一昨年、101歳で亡くなった祖母から聞いた終戦直後の話。

祖母は当時滋賀県の実家に疎開していた。現在の長浜市の北にある、小さな集落である。戦争が終わり、その集落にもGHQのアメリカ兵が来ることになった。村は大騒ぎ。誰からともなく、

「アメリカさんは赤い物が嫌いで、赤い物を見ると狂ったように怒り出すらしい。」

という噂が流れた。たぶん誰かが「アメリカ人はアカ(共産主義者)が嫌いだ」とか言ったのが妙な具合に伝わったのだろう。

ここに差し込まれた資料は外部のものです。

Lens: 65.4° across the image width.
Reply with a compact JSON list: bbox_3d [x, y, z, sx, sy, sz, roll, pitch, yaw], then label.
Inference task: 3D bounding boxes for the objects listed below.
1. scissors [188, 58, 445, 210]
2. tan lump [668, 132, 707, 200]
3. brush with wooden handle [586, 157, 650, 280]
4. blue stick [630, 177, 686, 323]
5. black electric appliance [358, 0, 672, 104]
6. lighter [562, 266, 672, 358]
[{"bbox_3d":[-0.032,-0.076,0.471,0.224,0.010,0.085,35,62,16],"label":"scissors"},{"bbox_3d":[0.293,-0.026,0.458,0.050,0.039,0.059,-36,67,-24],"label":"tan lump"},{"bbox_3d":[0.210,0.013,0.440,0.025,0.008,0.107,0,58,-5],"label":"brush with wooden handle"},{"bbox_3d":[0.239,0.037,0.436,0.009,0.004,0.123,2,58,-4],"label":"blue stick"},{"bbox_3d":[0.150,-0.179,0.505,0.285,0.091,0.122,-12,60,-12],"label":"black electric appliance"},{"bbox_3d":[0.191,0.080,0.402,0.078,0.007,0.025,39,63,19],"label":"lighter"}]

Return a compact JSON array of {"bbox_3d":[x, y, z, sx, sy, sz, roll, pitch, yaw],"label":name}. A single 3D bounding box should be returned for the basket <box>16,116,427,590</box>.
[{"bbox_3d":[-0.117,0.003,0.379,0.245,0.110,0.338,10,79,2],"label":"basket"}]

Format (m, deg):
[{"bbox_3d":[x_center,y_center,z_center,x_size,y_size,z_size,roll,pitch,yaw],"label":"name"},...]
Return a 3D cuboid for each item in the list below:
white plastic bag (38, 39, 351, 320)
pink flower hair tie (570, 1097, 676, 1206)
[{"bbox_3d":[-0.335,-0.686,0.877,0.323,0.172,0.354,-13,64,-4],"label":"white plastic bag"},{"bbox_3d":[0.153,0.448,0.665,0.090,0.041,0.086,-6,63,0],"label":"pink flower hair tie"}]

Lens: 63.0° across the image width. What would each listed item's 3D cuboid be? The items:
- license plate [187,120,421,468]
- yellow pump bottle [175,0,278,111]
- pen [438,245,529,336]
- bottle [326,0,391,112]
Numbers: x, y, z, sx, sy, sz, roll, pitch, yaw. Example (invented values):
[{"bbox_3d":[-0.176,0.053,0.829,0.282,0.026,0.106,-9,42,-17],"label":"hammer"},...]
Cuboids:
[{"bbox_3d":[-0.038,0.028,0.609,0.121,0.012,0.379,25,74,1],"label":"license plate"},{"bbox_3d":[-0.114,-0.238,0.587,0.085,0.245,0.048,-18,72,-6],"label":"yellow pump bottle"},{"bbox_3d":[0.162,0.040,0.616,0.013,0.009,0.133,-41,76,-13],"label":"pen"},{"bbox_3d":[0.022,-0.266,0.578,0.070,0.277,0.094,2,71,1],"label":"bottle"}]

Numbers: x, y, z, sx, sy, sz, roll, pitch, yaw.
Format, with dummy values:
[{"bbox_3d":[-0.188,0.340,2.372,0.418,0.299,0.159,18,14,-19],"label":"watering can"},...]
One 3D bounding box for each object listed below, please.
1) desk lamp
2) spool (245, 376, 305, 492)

冷静に考えればアメリカ人だって人間だ。闘牛の牛じゃあるまいし、赤色を見ただけで興奮するわけはない。しかし、村の人たちにそんな余裕はない。なにしろ、相手は武器を持っている上に言葉が通じないのだ。

せっかく終戦まで生き延びたのに、赤フンで殺されたらたまったものではない。村人総出で手ぬぐいやらふんどしやら、ちょっとでも赤いものは人目に付かないところに隠し、郵便ポストは見えないように布をかけた。

赤いものは全て隠して準備万端、アメリカ兵が来る日になった。大人は全員鎮守の社に集合してアメリカ兵を迎え入れた。

村人が武器を持っていないかチェックしていたアメリカ兵の一人が、突然何か怒鳴りはじめた。何を言っているかさっぱり分からない。なにしろ英語はちょっと前まで敵性語として禁止されていたのだ。だが怒っていることは分かる。

すぐに一人のよぼよぼ爺さんが数人の屈強なアメリカ兵に捕まえられた。村人の目は怯えた爺さんに釘付けになる。赤いものは・・・持っていない。

するとアメリカ兵の一人が、爺さんの腰の帯に挟まっている細長いものを取り上げた。それは煙管(キセル)だった。アメリカ兵には煙管が拳銃か何かに見えたらしい。

爺さん、慌てて煙管を吸うモノマネをして必死に説明、事なきを得たという。